At this point, it was just too much. With all of the other frustrations in my life, this was just too much. Just a day before, I had learned the sad news about the mother of my goddaughter. It was just too much. The helicopter ride was fine, but I didn’t want any more. I just wanted to sit down. I had had it. It was just too hard. As I was feeling these feelings, the promotional director had led me to a chair that was placed in front of the table that had been placed in front of the table that held the puppeteer’s brightly colored stage. She encouraged me, “Get up on the table and sing Christmas carols.”

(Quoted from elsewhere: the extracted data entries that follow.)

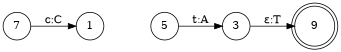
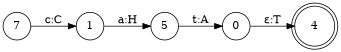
  digraph {
    rankdir=LR
    node [shape=circle]
    n1 [label=7]
    1
    n3 [label=5]
-   3
-   4 [shape=doublecircle label=9]
+   3 [label=0]
+   4 [shape=doublecircle]
    n1 -> 1 [label="c:C"]
+   1 -> n3 [label="a:H"]
    n3 -> 3 [label="t:A"]
    3 -> 4 [label="ε:T"]
  }
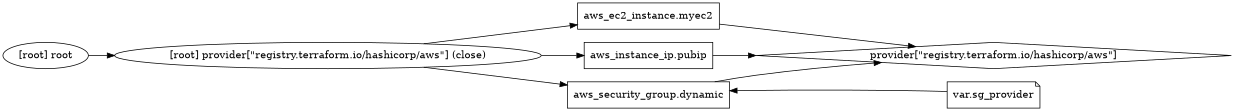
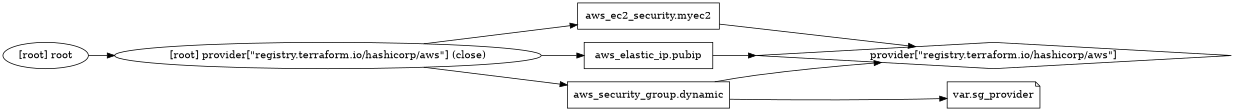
  digraph {
    compound=true
    newrank=true
    rankdir=LR
    node [shape=box]
-   n1 [label="aws_ec2_instance.myec2"]
+   n1 [label="aws_ec2_security.myec2"]
    n2 [label="provider[\"registry.terraform.io/hashicorp/aws\"]" shape=diamond]
-   n3 [label="aws_instance_ip.pubip"]
+   n3 [label="aws_elastic_ip.pubip"]
    n4 [label="aws_security_group.dynamic"]
    n5 [label="var.sg_provider" shape=note]
    "[root] provider[\"registry.terraform.io/hashicorp/aws\"] (close)" [shape=""]
    "[root] root" [shape=""]
    subgraph sub_1 {
      n1
      n2
      n3
      n4
      n5
      "[root] provider[\"registry.terraform.io/hashicorp/aws\"] (close)"
      "[root] root"
    }
    n1 -> n2
    n3 -> n2
    n4 -> n2
-   n5 -> n4
+   n4 -> n5
    "[root] provider[\"registry.terraform.io/hashicorp/aws\"] (close)" -> n1
    "[root] provider[\"registry.terraform.io/hashicorp/aws\"] (close)" -> n3
    "[root] provider[\"registry.terraform.io/hashicorp/aws\"] (close)" -> n4
    "[root] root" -> "[root] provider[\"registry.terraform.io/hashicorp/aws\"] (close)"
  }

With all my energy drained, I wearily replied, “I don’t know any Christmas carols. What do you want me to do?” As I looked out over the crowd of probably 500-600 kids and their parents looking at me, I climbed onto the chair and then onto the table. I felt naked. There was a pause, and the whole room went silent. Everyone seemed to be thinking the same thought, “Something is wrong. This Santa is just not going to make it.” I felt as if I wasn’t going to make it. I knew that the promotional director felt that I wasn’t going to make it. I closed my eyes and just thought, “Please!”
I opened my eyes and looked down. Standing right in front of the table was a little black child. I looked at him, and I looked at his grandmother standing beside him. I knew that I was going to make it. I pointed at him and said slowly, “Did you eat your hot dog and French fries and drink your coke?” He looked up at me, and there was a moment from his heart, his soul, his life. He looked into my eyes and every bit of everything bad inside of me was sucked out. There was only goodness inside of me. A smile came upon my face. With a smile, I said, “Misery likes company,” and I reached down, put out my hand, took his arm, helped him climb onto the chair and then onto the table next to me. He looked up at me. He just looked up at me. I put my arm on his shoulder and said, “Okay, who knows some Christmas carols?”
Voices from the back of the room responded, “We do.” I asked, “What do you want to sing?” They started with Jingle Bells. They had a lovely harmony. It was a group of carolers who had just stopped by to see what was going on. It was beautiful. The puppeteer tried to come back, but I just wouldn’t let him. I got a standing ovation. People didn’t want to let me go. They followed me back to Lord and Taylor. Management was happy because many customers came into the store. Overall, it was an incredible success. This night, too, as I left the store as it closed, the manager asked as he had done so many times before, “How do you do it?
An Original Story ( and true too )by Ken Gidge.